Through 1941, Bari would also be landing supporting parts in ‘A’ pictures at Fox, usually enacting “the other woman.” The cinematic avalanche by which Lynn was consumed honed her skills as an actress and earned her a loyal fan following—and, in 1942, her studio promoted her to leading-lady assignments in ‘A’ films.

Lynn was on the brink of becoming a superstar in 1942. It was then, however, that her personal problems began to overwhelm her. Bari became agitated as she continued to struggle with her mother’s alcoholism and her disillusionment over her marriage to Walter Kane—whom she had to come to regard as a most unstable individual.
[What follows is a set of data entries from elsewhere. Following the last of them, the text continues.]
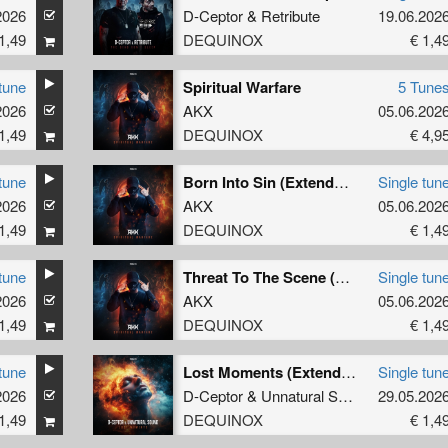
2026
D-Ceptor
&
Retribute
19.06.202
1,49
DEQUINOX
€ 1,4
tune
Spiritual Warfare
5 Tune
2026
AKX
05.06.202
1,49
DEQUINOX
€ 4,9
tune
Born Into Sin (Extended Mix)
Single tun
2026
AKX
05.06.202
1,49
DEQUINOX
€ 1,4
tune
Threat To The Scene (Extended Mix)
Single tun
2026
AKX
05.06.202
1,49
DEQUINOX
€ 1,4
tune
Lost Moments (Extended Mix)
Single tun
2026
D-Ceptor
&
Unnatural Sound
29.05.202
1,49
DEQUINOX
€ 1,4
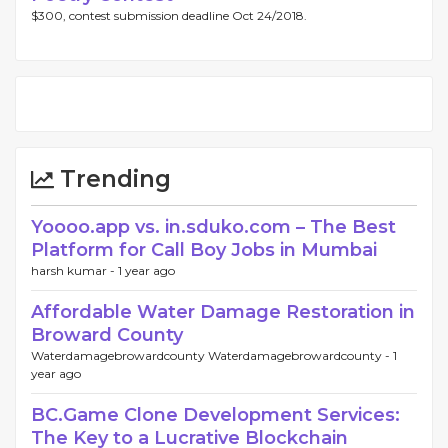
$300, contest submission deadline Oct 24/2018.
Trending
Yoooo.app vs. in.sduko.com – The Best
Platform for Call Boy Jobs in Mumbai
harsh kumar -
1 year ago
Affordable Water Damage Restoration in
Broward County
Waterdamagebrowardcounty Waterdamagebrowardcounty -
1
year ago
BC.Game Clone Development Services:
The Key to a Lucrative Blockchain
Lynn’s situation deteriorated after she divorced Kane and wed the notorious Sid Luft, who eventually became Judy Garland’s third husband. Bari had looked to Luft to energize her career, but he soon proved to be her undoing at Fox.

Under unsettling circumstances, Lynn and Fox parted ways in 1947. Bari’s fourteen-year association with the studio had resulted in one of the most comprehensive acting careers in film history. Her credits for Fox were untold and she represented the best of what her company offered on the acting end. Beautiful, she was also attractive in that intangible way that spells screen charisma. Lynn’s assets were many, indeed, and she had what it took to become a major movie star. But she didn’t—and Foxy Lady reveals, in Bari’s own words, the many reasons behind her stalled career.

Lynn and Sid Luft’s marriage was a stormy one, coming to an end in 1951. Divorce, though, didn’t put a finish to Bari’s troubles with her ex. The two went on to do battle over child support and custody, their conflicts producing tabloid headlines throughout the 1950s.